Le nouveau train de mesures porte les dépenses totales du Japon pour lutter contre les retombées du virus à 234 000 milliards de yens (2,18 000 milliards de dollars), soit environ 40 % du produit intérieur brut.

Les dépenses combinées se classent parmi les plus importantes mesures fiscales au monde pour lutter contre le coronavirus, approchant la taille du programme d’aide de 2,3 billions de dollars des États-Unis.

Le dernier paquet comprend 33 000 milliards de yens de dépenses directes, a déclaré le ministère des finances (MOF).

“Nous devons protéger les entreprises et l’emploi par tous les moyens face à la route difficile qui nous attend”, a déclaré M. Abe lors d’une réunion des législateurs du parti au pouvoir. “Nous devons également prendre toutes les mesures nécessaires pour nous préparer à une nouvelle vague d’épidémie”.

Pour financer ces coûts, le Japon émettra 31 900 milliards de yens supplémentaires en obligations d’État dans le cadre du deuxième budget supplémentaire pour l’exercice en cours se terminant en mars 2021.

Cela portera les nouvelles émissions d’obligations pour cet exercice financier à un niveau record de 90 000 milliards de yens.
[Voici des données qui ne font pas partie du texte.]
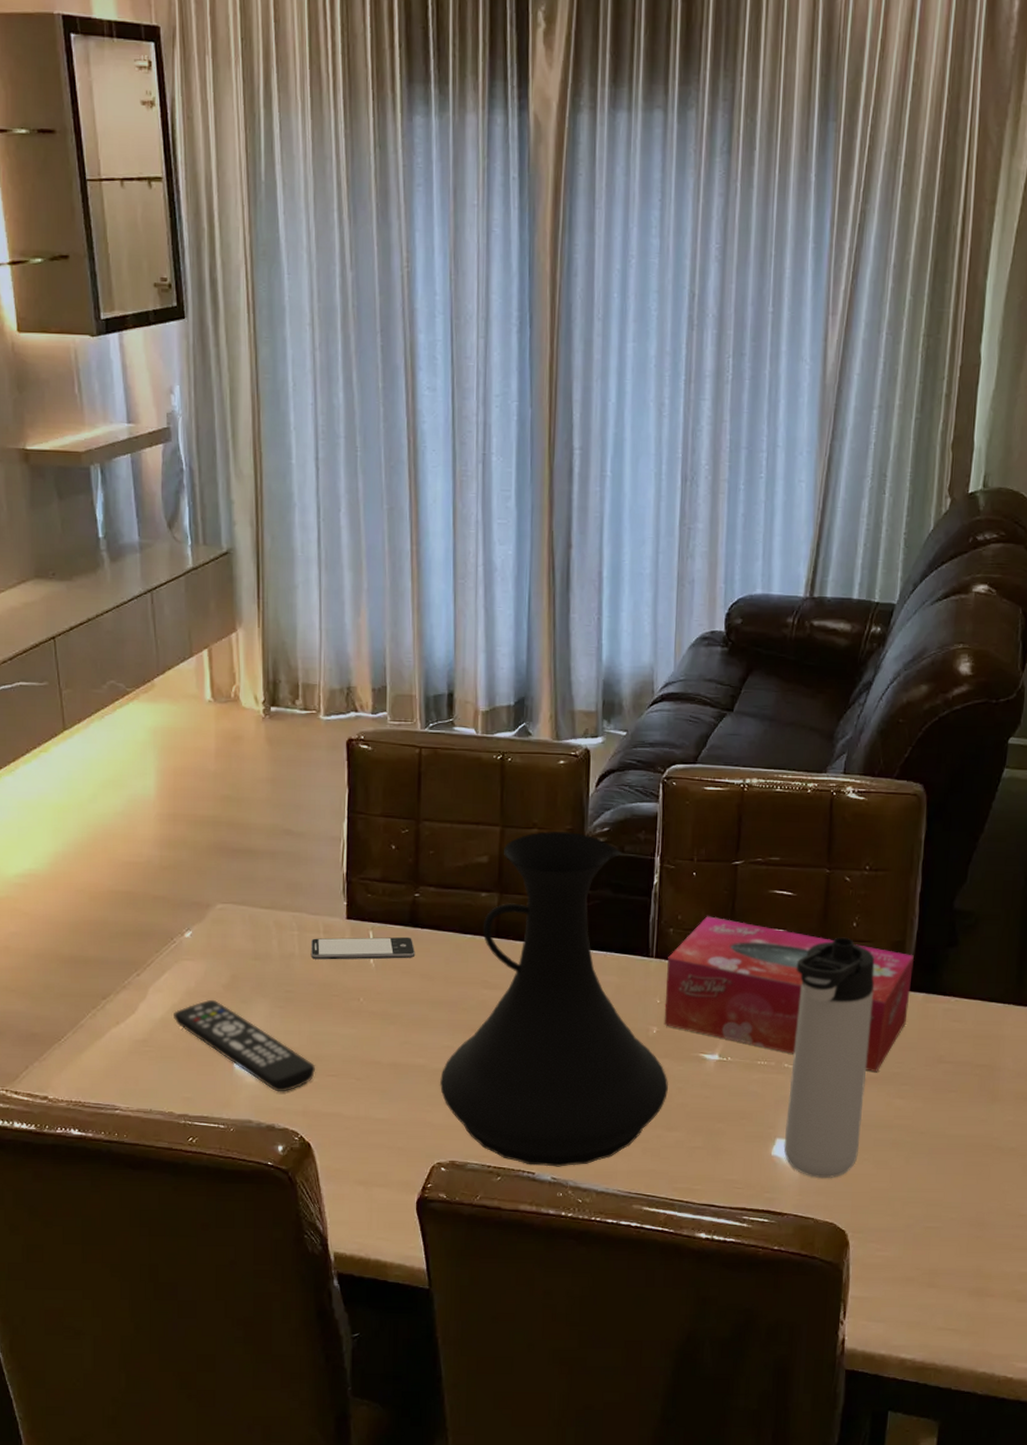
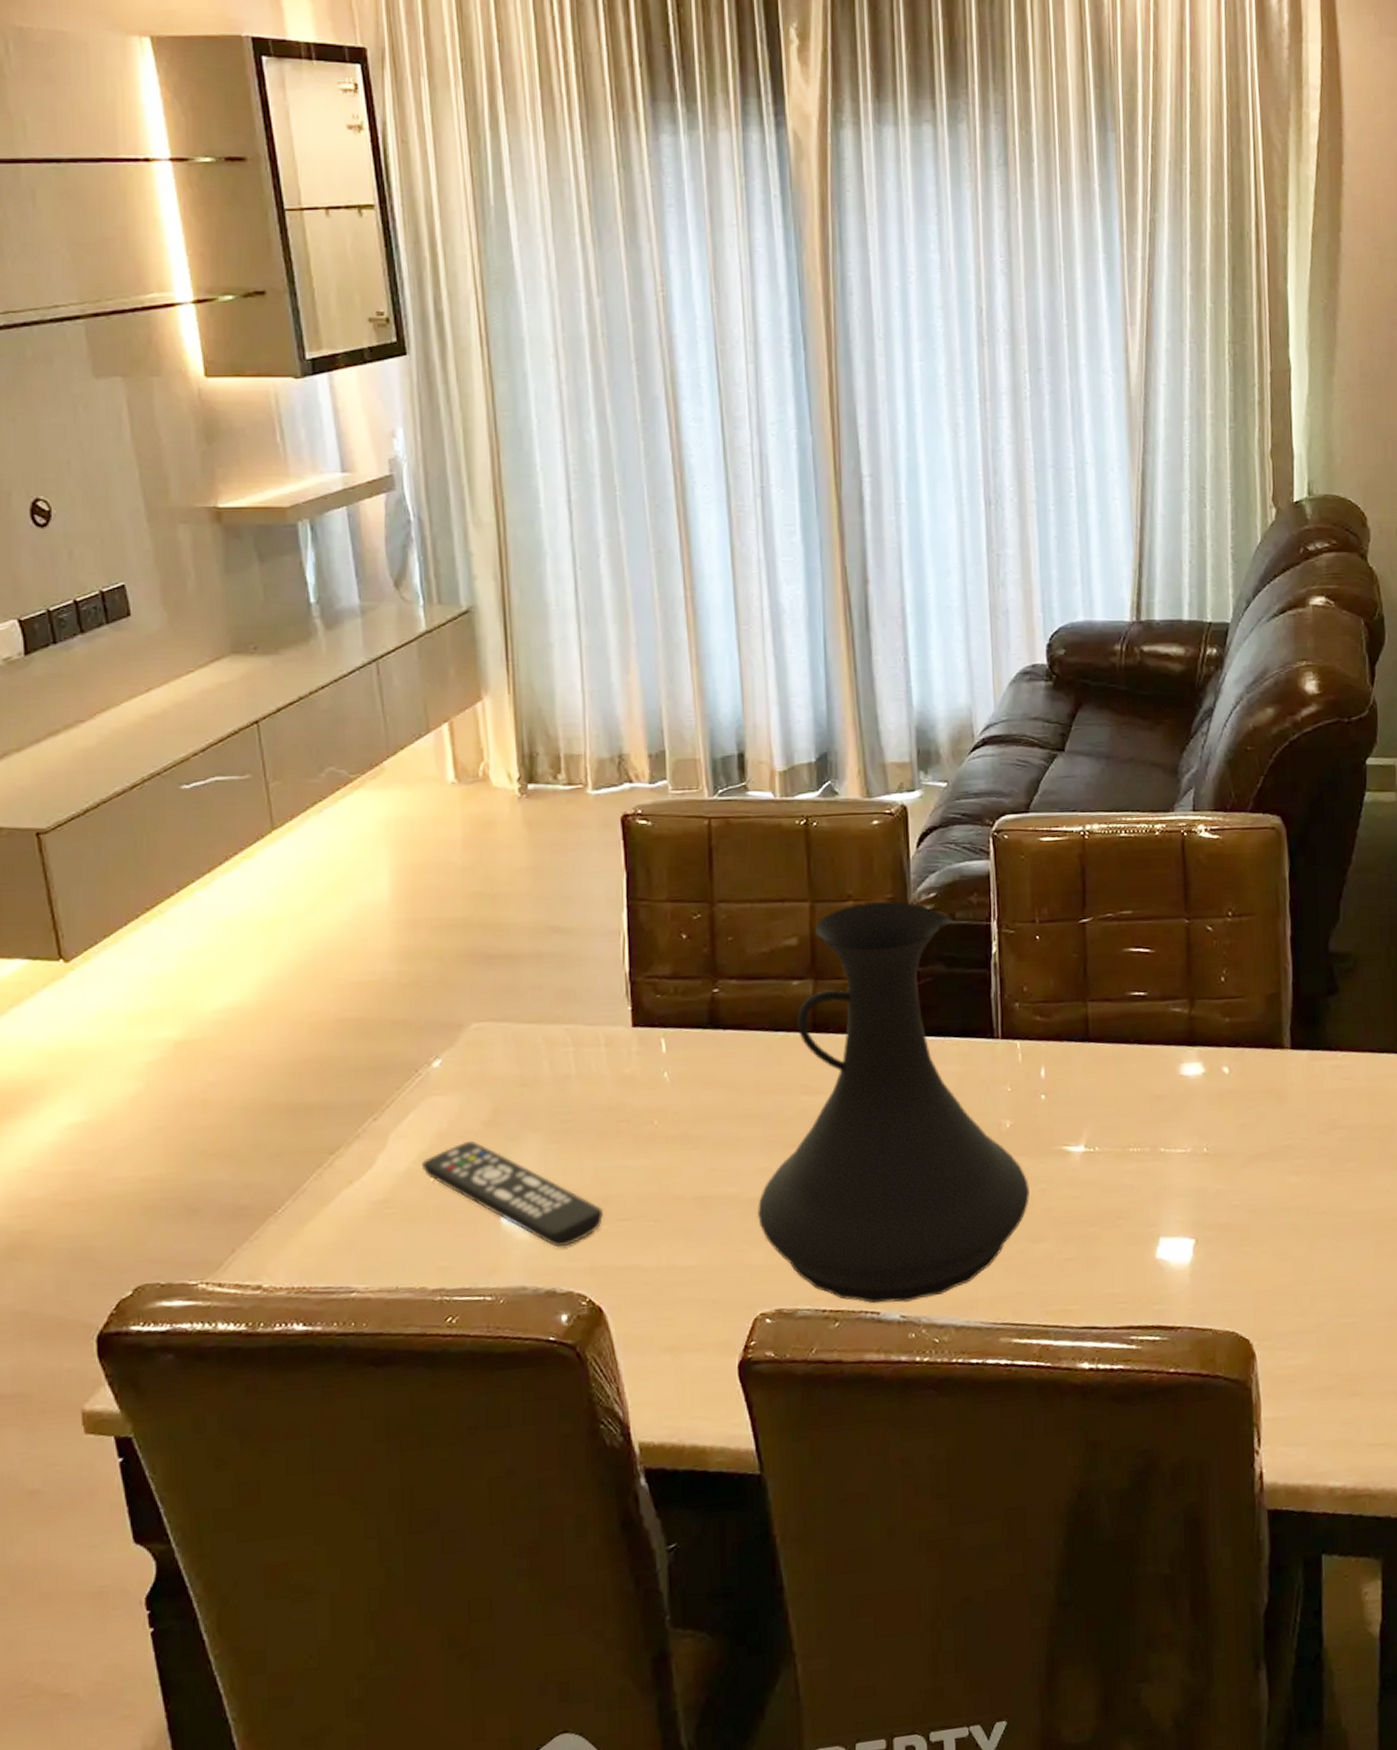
smartphone: present [310,937,416,960] -> none [589,1041,718,1080]
tissue box: present [664,916,915,1073] -> none [1016,984,1293,1148]
thermos bottle: present [784,937,875,1178] -> none [1162,994,1255,1280]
Si l’on tient compte des émissions destinées à renouveler les dettes arrivant à échéance au cours de l’année, le total des émissions annuelles du Japon sur le marché sur la base d’un calendrier atteindrait le chiffre record de 212 000 milliards de yens, ce qui mettrait encore plus à rude épreuve des finances déjà délabrées.

Les plans de relance et d’émission de JGB sont conformes aux rapports de Reuters publiés plus tôt mercredi.

DOSSIER DE LA DETTE

Alors que la Banque du Japon va probablement maintenir des coûts d’emprunt bas grâce à des achats agressifs d’obligations, l’augmentation surprise des émissions d’obligations super longues pourrait déclencher une certaine volatilité du marché, selon les analystes.

“Le contrôle de la courbe des taux de la BOJ devrait empêcher une flambée des taux d’intérêt à long terme”, a déclaré Chotaro Morita, le stratège en chef des obligations de la SMBC Nikko Security. “La volatilité du marché du JGB dépendra de la capacité de la BOJ à contrôler ses achats d’obligations”.

Dans le cadre d’une politique dite de contrôle de la courbe des taux (YCC), la BOJ guide le taux d’intérêt à court terme à -0,1% et le rendement des obligations à 10 ans à environ 0%.

(Pour un graphique interactif sur les finances publiques du Japon et la dette publique du G7, cliquez sur : https://tmsnrt.rs/3dbYohe)

Le nouveau paquet comprendra des mesures telles que l’augmentation des dépenses médicales, l’aide aux entreprises qui ont du mal à payer leur loyer et l’augmentation des subventions aux entreprises touchées par la chute des ventes.

Pour se préparer à une éventuelle seconde vague d’infections, le gouvernement a mis de côté 10 000 milliards de yens de réserves qui peuvent être utilisées pour des dépenses d’urgence.

Pour faciliter le financement, le gouvernement s’est engagé à compléter l’aide financière aux entreprises touchées par la pandémie à 140 000 milliards de yens, contre 45 000 milliards de yens dans le précédent paquet, en augmentant les prêts sans intérêt, en offrant des prêts subordonnés et en fournissant des capitaux.

Ces mesures ont porté la taille du budget de cet exercice à un niveau record de 160 000 milliards de yens, les nouvelles émissions d’obligations représentant 56,3 % des recettes budgétaires annuelles et faisant planer le spectre d’autres émissions d’obligations plus tard pour compenser la baisse des recettes fiscales.

“Il y a une possibilité d’un troisième budget supplémentaire”, a déclaré Ayako Sera, stratégiste de marché à la Sumitomo Mitsui Trust Bank. “Le Japon pourrait être confronté au risque d’une baisse de la note de crédit à moyen ou long terme.”